■ EXCERPTED DATA:
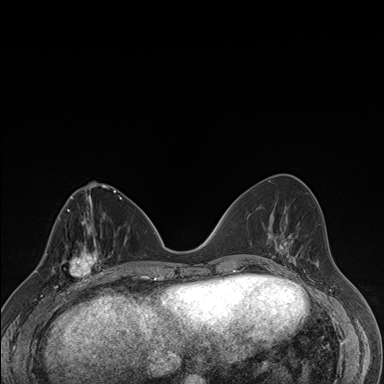
Breast MRI (dynamic contrast-enhanced), one axial slice; position 69 of 176 along the scan axis; dynamic contrast-enhanced series, time point 2 of 7 at this slice position (early post-contrast); 1.5 T; TE 1.5 ms, TR 4.2 ms; 1.1 mm slice thickness; 384 × 384 image matrix, field of view 310 × 310 mm. Female patient.
Structures marked on this image (semi-automatically segmented with operator editing):
- enhancing-tissue mask used for the functional tumour volume (all voxels passing the contrast-enhancement thresholds inside the analysis volume; usually the tumour): bounding box (x1, y1, x2, y2) in pixels: (65, 237, 106, 287)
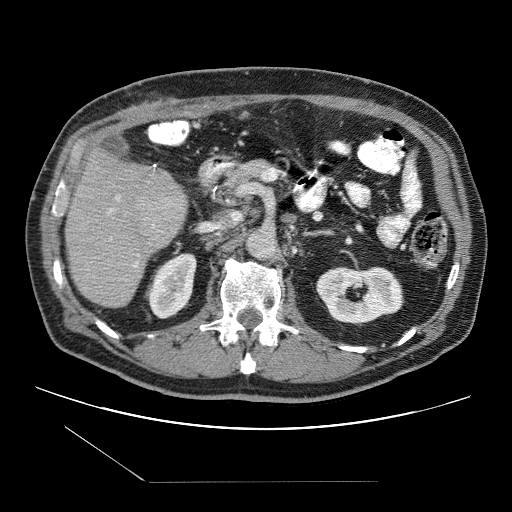
Contrast-enhanced abdominal CT (liver protocol), one axial slice. Slice 41 of 109 in the series (ordered by position). 120 kVp. One of 2 acquisitions stored at this slice position. Soft-tissue window (W 400 / L 40 HU). 2.5 mm slice thickness. 512 × 512 image matrix, field of view 400 × 400 mm. From the clinical record (not read from this slice): diagnosis: hepatocellular carcinoma (patient treated with transarterial chemoembolisation; whether this scan precedes or follows treatment is not stated here); TNM stage (as recorded): Stage-IIIB; Child-Pugh class: A; tumour nodularity: multinodular.
Structures marked on this image (semi-automatically segmented with operator editing):
- liver parenchyma outside the tumour (the mass and vessels are separate outlines, so this box may not span the whole liver): bounding box <64,148,188,308> (left, top, right, bottom; pixels)
- portal vein: <108,166,159,268>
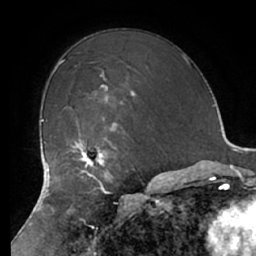
Breast MRI (dynamic contrast-enhanced), one axial slice. Position 45 of 66 along the scan axis. Cropped to one breast. Dynamic contrast-enhanced series, time point 2 of 7 at this slice position (early post-contrast). 1.5 T. TE 2.9 ms, TR 6.1 ms. 2.4 mm slice thickness. 256 × 256 image matrix, field of view 180 × 180 mm. Female patient.
Structures marked on this image (semi-automatic segmentation, software-assisted and operator-edited):
- enhancing-tissue mask used for the functional tumour volume (all voxels passing the contrast-enhancement thresholds inside the analysis volume; usually the tumour): bounding box [x1, y1, x2, y2] px = [68, 127, 114, 183]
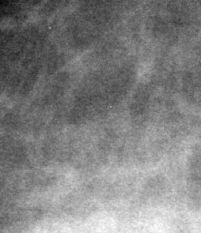
Cropped region of a digitized screen-film mammogram centred on a radiologist-marked abnormality; right breast; CC view.
Finding: calcifications, morphology punctate / round and regular, distribution regional; BI-RADS assessment category 2; subtlety rating 3 on a 1 (subtle) to 5 (obvious) scale; benign without callback (not worked up further).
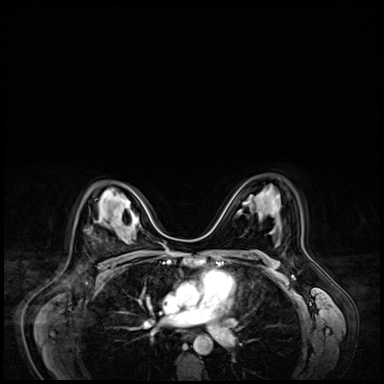
Breast MRI (dynamic contrast-enhanced), one axial slice. Position 45 of 72 along the scan axis. Dynamic contrast-enhanced series, time point 2 of 9 at this slice position (early post-contrast). 3 T. TE 1.4 ms, TR 4.3 ms. 2.5 mm slice thickness. 384 × 384 image matrix, field of view 360 × 360 mm. Female patient.
Outlined on this slice (semi-automatic segmentation, software-assisted and operator-edited):
- enhancing-tissue mask used for the functional tumour volume (all voxels passing the contrast-enhancement thresholds inside the analysis volume; usually the tumour): box from (x=110, y=221) to (x=114, y=228) px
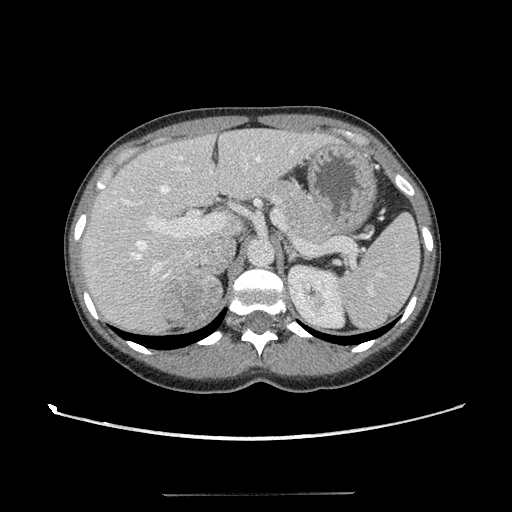
Contrast-enhanced abdominal CT, one axial slice; position 77 of 117 along the scan axis; reconstruction kernel STANDARD; 120 kVp; soft-tissue window (W 400 / L 40 HU); 2.5 mm slice thickness; 512 × 512 image matrix, field of view 365 × 365 mm. Female patient, age 35 years. Case-level facts recorded for this patient, not image findings: diagnosis: adrenocortical carcinoma; tumour side: right adrenal; tumour size at pathology: 3 cm; Ki-67 index: 21 %; stage (as recorded): 3.
Outlined on this slice (semi-automatically segmented with operator editing):
- mass: box from (x=161, y=276) to (x=221, y=325) px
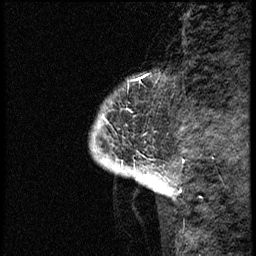
Breast MRI (dynamic contrast-enhanced), one sagittal slice. Position 3 of 68 along the scan axis. Dynamic contrast-enhanced study with each time point stored as its own series, time point 2 of 3 at this slice position (early post-contrast, ordered by acquisition time). 1.5 T. TE 4.2 ms, TR 17.6 ms. 2 mm slice thickness. 256 × 256 image matrix. Female patient, age 52 years. Case-level facts recorded for this patient, not image findings: setting: breast cancer imaged before/during neoadjuvant chemotherapy; receptor status: HER2-positive.
Outlined on this slice (semi-automatic segmentation, software-assisted and operator-edited):
- analysis volume of interest (the breast-tissue region the enhancement analysis was run in; not a lesion): bounding box <90,72,176,184> (left, top, right, bottom; pixels)
- tumour enhancement mask (voxels above the 100 % enhancement threshold inside the analysis volume of interest): <104,74,160,182>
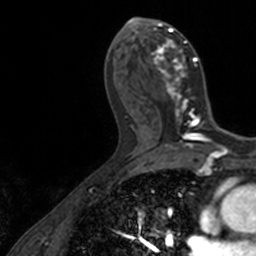
Breast MRI, one axial slice; position 69 of 160 along the scan axis; cropped to one breast; dynamic contrast-enhanced series, time point 2 of 7 at this slice position (early post-contrast); 3 T; TE 1.7 ms, TR 4 ms; 256 × 256 image matrix, field of view 171 × 171 mm. Female patient.
Annotated regions visible in this slice (semi-automatically segmented with operator editing):
- enhancing-tissue mask used for the functional tumour volume (all voxels passing the contrast-enhancement thresholds inside the analysis volume; usually the tumour): bounding box [x1, y1, x2, y2] px = [136, 17, 206, 128]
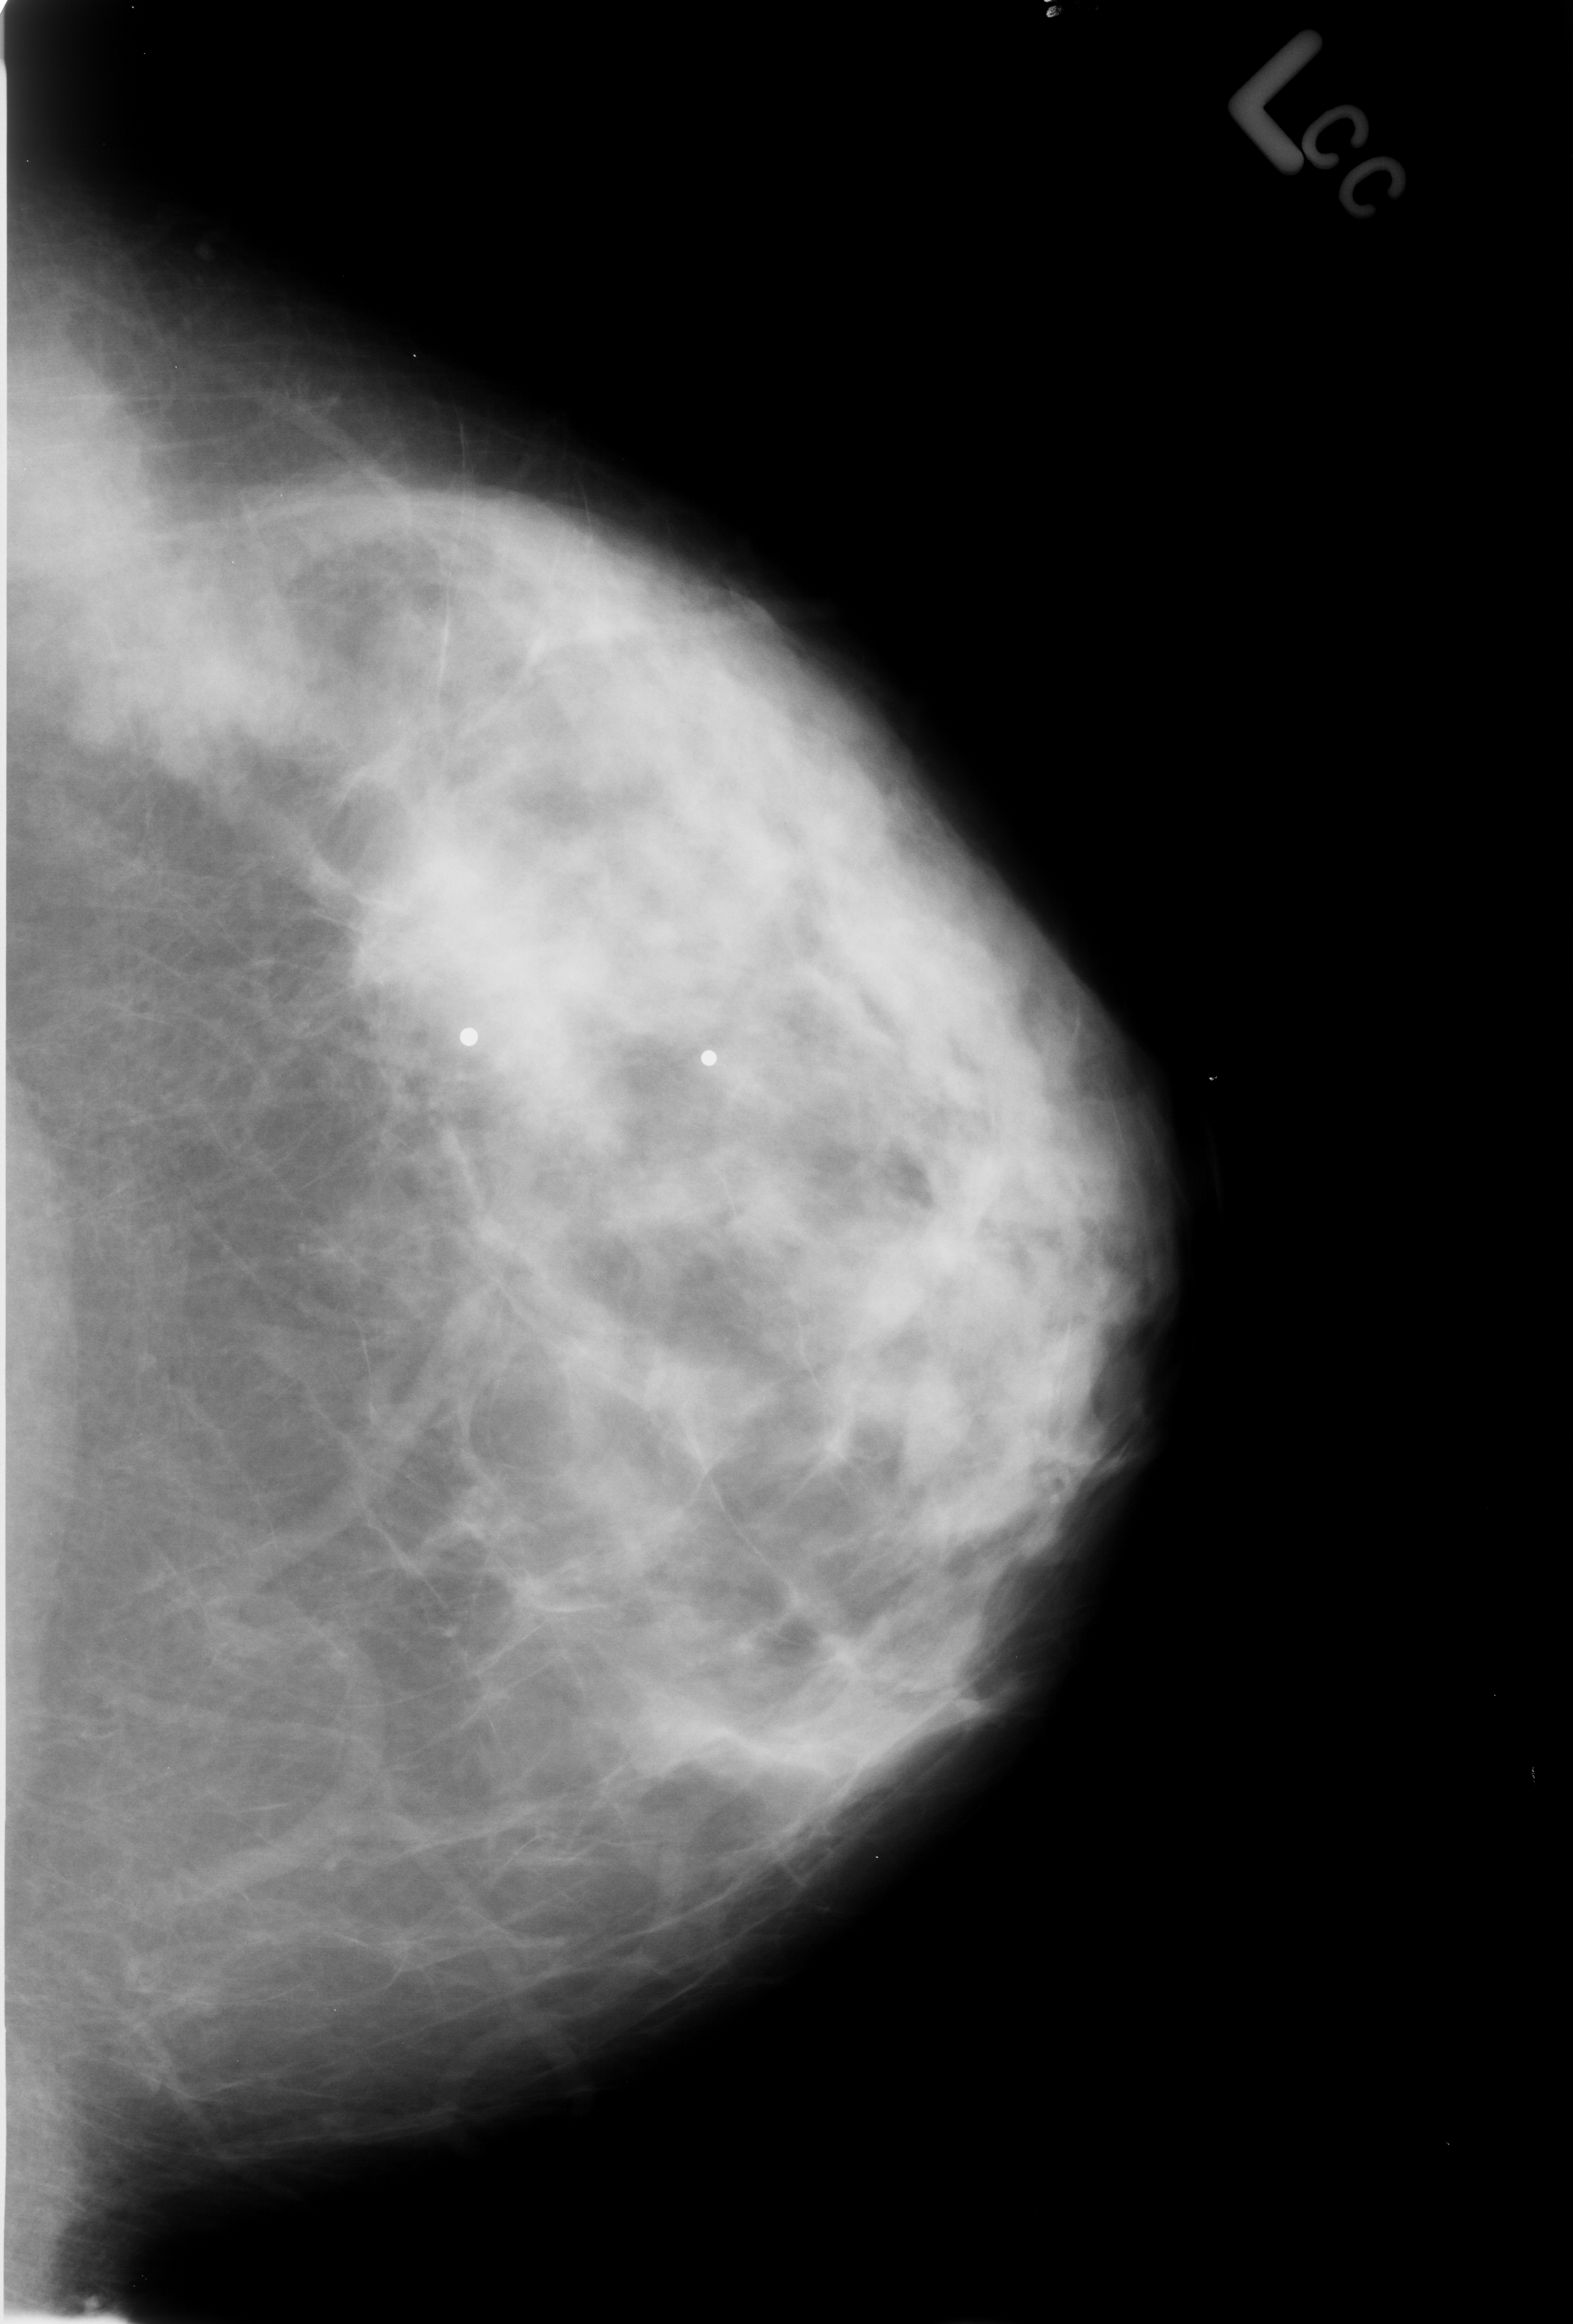
Mammogram (digitized film), left breast, CC view, BI-RADS breast density category 3 (scale 1–4).
Abnormality record for this image: mass, shape focal asymmetric density; BI-RADS assessment category 2; subtlety rating 4 on a 1 (subtle) to 5 (obvious) scale; benign; no additional work-up was recommended (benign without callback).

■ WORK TO COMPLETE: Output the line containing "Mammogram (digitized film), left" and every line after it through the final line of the records above, exactly as written and nothing else.

■ REPLY:
Mammogram (digitized film), left breast, CC view, BI-RADS breast density category 3 (scale 1–4).
Abnormality record for this image: mass, shape focal asymmetric density; BI-RADS assessment category 2; subtlety rating 4 on a 1 (subtle) to 5 (obvious) scale; benign; no additional work-up was recommended (benign without callback).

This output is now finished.